The nearly 3 million member National Education Association is facing a rocky road ahead, including a projected loss of membership and a chilly relationship with the Trump administration. Teachers’ union President Lily Eskelsen García sat down with ܹ̳ to talk about a range of issues facing the union, including its engagement with U.S. Secretary of Education Betsy DeVos, the threat posed by a looming U.S. Supreme Court case, and the NEA’s new, tougher charter-school policy. Excerpts follow.
The transcript has been edited for length and clarity.
You gave a speech on DeVos in which you said you won’t participate in a ‘photo op’ with her. How do you engage with the administration after that?
A lot of folks said, “How are we going to work with the [U.S.] Department of Education now?” We still have staff-to-staff contact. There’s still the civil service folks who have been there years and decades and through administrations. … We still have to guide people in the Every Student Succeeds Act and how implementation is going. The question about whether we can find some common ground with Betsy DeVos is different.
The bipartisanship we have to build right now is within the ranks of the Republican Senate and the Republicans in the House to say, “Look at what [Trump]’s doing to public school. Look at what Betsy DeVos has cut from her budget from special education, from after-school programs, from college work study.”
You posed some pointed questions to DeVos in February that she still has not answered. What happens if she does answer them?
Here’s the bottom line, and we’re not trying to be cute here. The bottom line is there is no reason to trust this woman. There is no reason to trust how they would characterize a meeting with me. I’ve seen what they’ve done with other people. Look at what they did with [James] Comey. He didn’t trust them—he took notes! … Who knows what this administration is going to say?
We don’t trust these people. We look at what they did to Michigan public schools. DeVos destroyed them on purpose to create customers, so they were joyless, underfunded, overcrowded places that people didn’t want to work in, and they didn’t want their kids in those schools. It was only to create a demand for what she calls the private charter industry.
What are you going to do to help NEA prepare for the potential loss of agency fees [charged to nonmembers who benefit from collective bargaining]?
Of course we saw this coming as soon as [Neil] Gorsuch was put on the [U.S. Supreme] Court. But we have a lot of states like my state, Utah. We have a very strong membership in Utah. And we don’t have a bargaining law or a right to bargain, we just do it.
So how do you advocate without that tool in the toolbox? There’s nothing that says [a union president] can’t have a conversation with a school board president, with the superintendent, and to lay out our case for why this is the best thing for our district.
Do you worry about loss of revenue from your 90,000 fee payers? What about other teachers who might let their membership lapse?
Those are all possibilities, and so it’s our responsibility to make sure that we are prepared and we’re going to [learn from] those states that never did have agency fees.
I remember when I first ran for the NEA Executive Committee and I’m interviewing with the Michigan folks, and they were like, “Why would you be looking at this? You don’t understand our world.” And I was able to say, I was the bargaining chair in a nonbargaining state. That’s not for cowards. We just made stuff up and did it. … Isn’t it ironic that a state like Michigan is [now] going to a state like Utah and saying, “How do you do this?”
We show up to new-teacher orientation and we make a case about the value that we have, we are the collective voice: We’re the people who go up to the governor and look that person in the eye and say, ‘Here’s what we need.’ We’re going to build coalitions with parents, civil rights groups, disability groups, you name it.
We’re going into college campuses, into those colleges of education; we’re not introducing ourselves when they first show up for work.
Help me understand the type of charter school that would meet your new criteria. What would that actually look like?
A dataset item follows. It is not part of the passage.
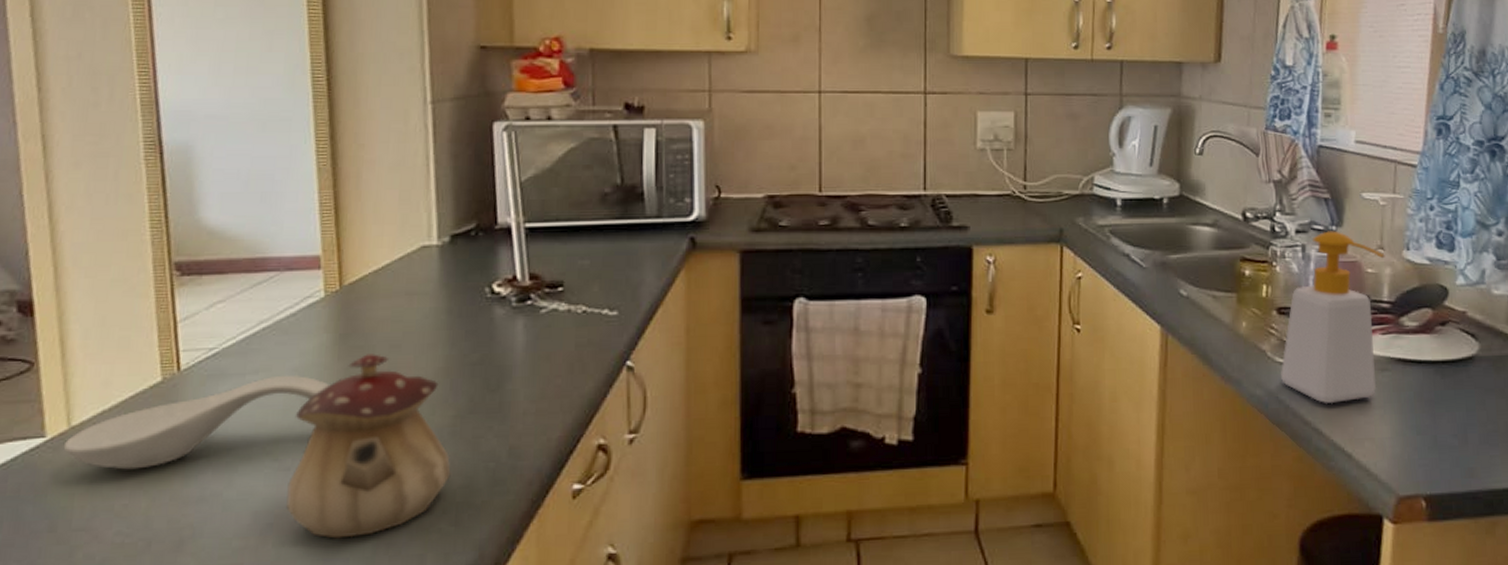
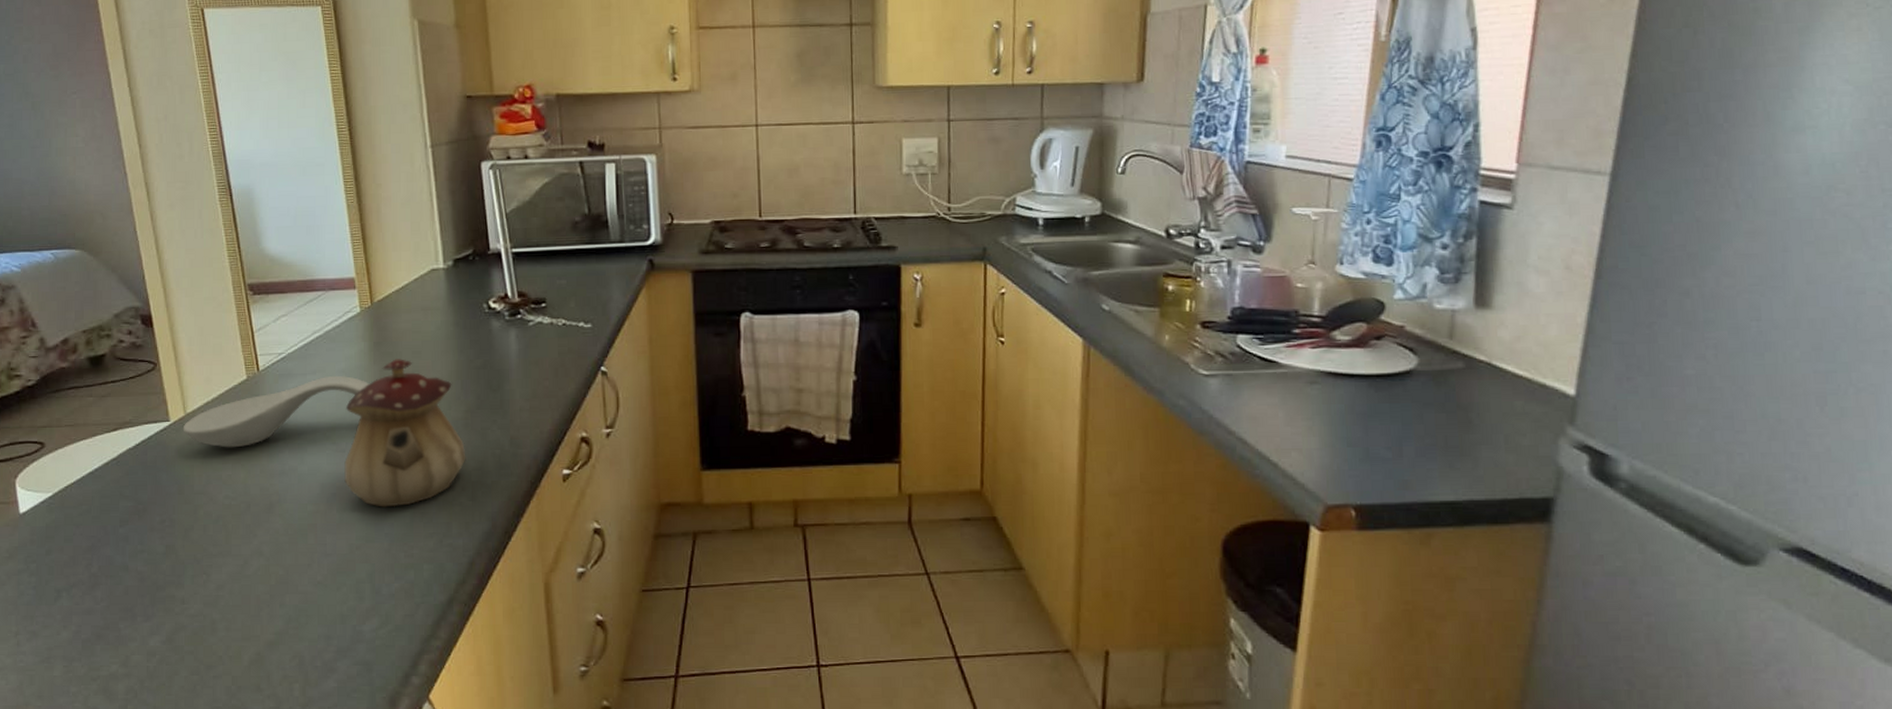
soap bottle: present [1281,231,1385,403] -> none [1204,246,1316,414]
We don’t want to whitewash and say they’re all bad. The folks who say that, it’s because it’s all they see in their area. They’ve never seen anything else. It’s impossible for them to imagine [a good charter school].
In Alaska [for example], some of the NEA Alaska members said we want something on native culture, on Eskimo culture. Half the seats are filled with native speakers and half with non-native students. They have a separate room for the elders who come onto that school property every day. They do something amazing with those students. It’s music, it’s culture, it’s poetry, it’s ceremony. Those kids are saying that’s a very meaningful part of my life. And you can’t say that’s taking jobs away from the people doing native culture at [the local] high school; they’re creating something that didn’t exist.
I will tell you that is not where the growth is. It’s where we started, and then the charter school industry moved in. The venture capitalists are not supporting Fairbanks, Alaska’s charter school.